Differentiable Integrated Motion Prediction and Planning with Learnable Cost Function for Autonomous Driving
Zhiyu Huang, Haochen Liu, Jingda Wu, Chen Lv
TL;DR
<3-5 sentence high-level summary> The paper tackles the problem of decoupled prediction and planning in autonomous driving, where tuning planning costs is difficult and safety can be compromised. It introduces Differentiable Integrated Prediction and Planning (DIPP), a framework that jointly learns prediction, a learnable cost function, and a differentiable motion planner, enabling end-to-end optimization driven by planning performance. The approach uses a Transformer-based multi-agent predictor to generate planning-aware, multi-modal futures and a differentiable Gauss-Newton planner with a kinematic bicycle model, all trained with four losses on a large real-world dataset. Experiments on the Waymo Open Motion Dataset show improvements in safety, comfort, and human-likeness in both open-loop and closed-loop settings, with ablations confirming the importance of each learnable component and the benefits of joint training over separated pipelines.
Abstract
Predicting the future states of surrounding traffic participants and planning a safe, smooth, and socially compliant trajectory accordingly is crucial for autonomous vehicles.

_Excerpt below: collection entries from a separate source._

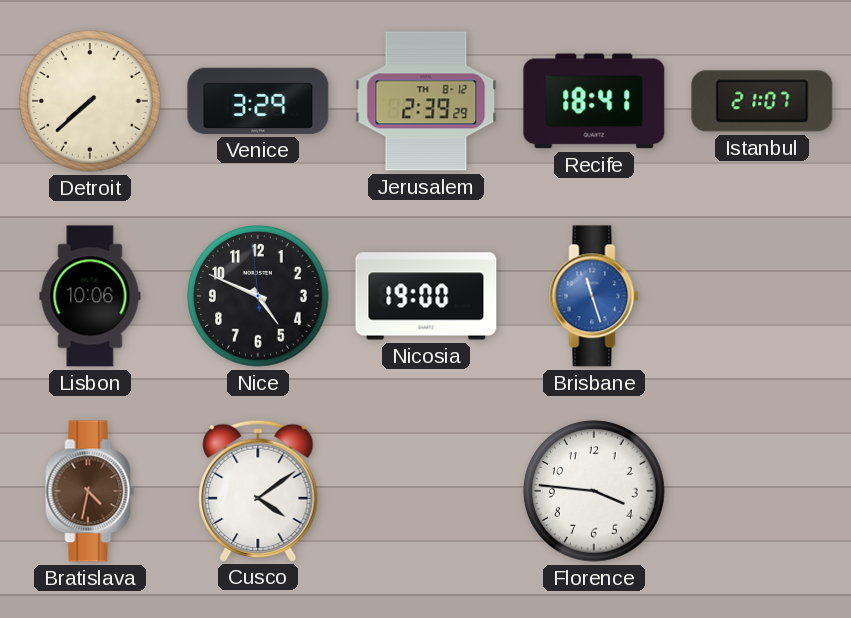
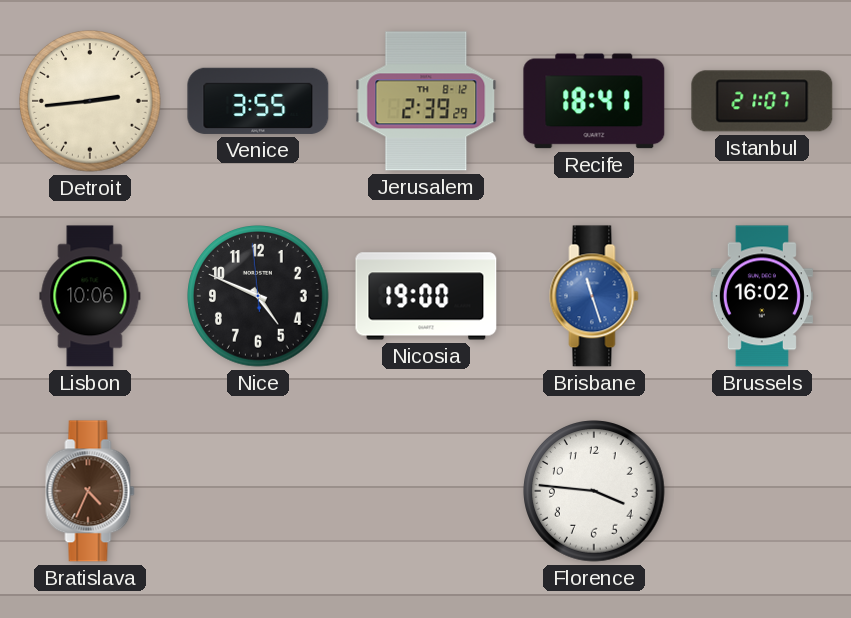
Detroit: 7:38 -> 2:44
Venice: 3:29 -> 3:55
Brussels: none -> 16:02
Bratislava: 4:32 -> 4:34
Cusco: 4:09 -> none
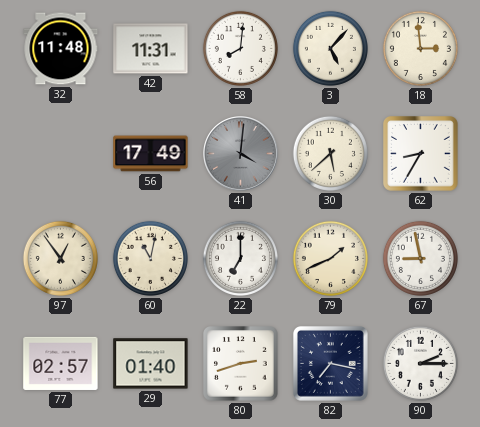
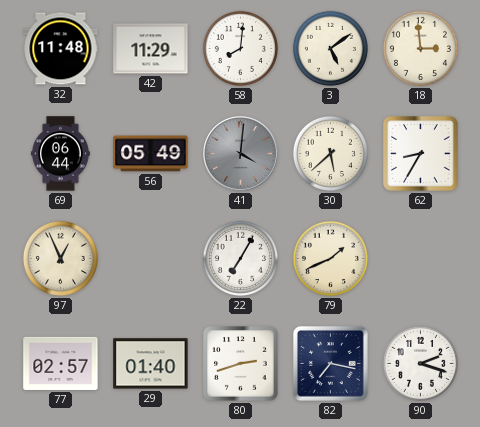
42: 11:31 -> 11:29
3: 5:07 -> 5:09
69: none -> 06:44
56: 17:49 -> 05:49
97: 12:54 -> 12:56
60: 11:02 -> none
22: 7:00 -> 7:05
67: 8:58 -> none
90: 2:15 -> 2:18
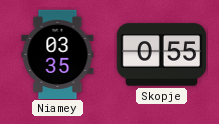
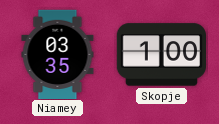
Skopje: 0:55 -> 1:00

There are two major issues with the current autonomous driving system: the prediction module is often separated from the planning module and the cost function for planning is hard to specify and tune. To tackle these issues, we propose a differentiable integrated prediction-planning framework (DIPP) that can also learn the cost function from data. Specifically, our framework uses a differentiable nonlinear optimizer as the motion planner, which takes as input the predicted trajectories of surrounding agents given by the neural network and optimizes the trajectory for the autonomous vehicle, enabling all operations to be differentiable, including the cost function weights. The proposed framework is trained on a large-scale real-world driving dataset to imitate human driving trajectories in the entire driving scene and validated in both open-loop and closed-loop manners. The open-loop testing results reveal that the proposed method outperforms the baseline methods across a variety of metrics and delivers planning-centric prediction results, allowing the planning module to output trajectories close to those of human drivers. In closed-loop testing, the proposed method outperforms various baseline methods, showing the ability to handle complex urban driving scenarios and robustness against the distributional shift. Importantly, we find that joint training of planning and prediction modules achieves better performance than planning with a separate trained prediction module in both open-loop and closed-loop tests. Moreover, the ablation study indicates that the learnable components in the framework are essential to ensure planning stability and performance.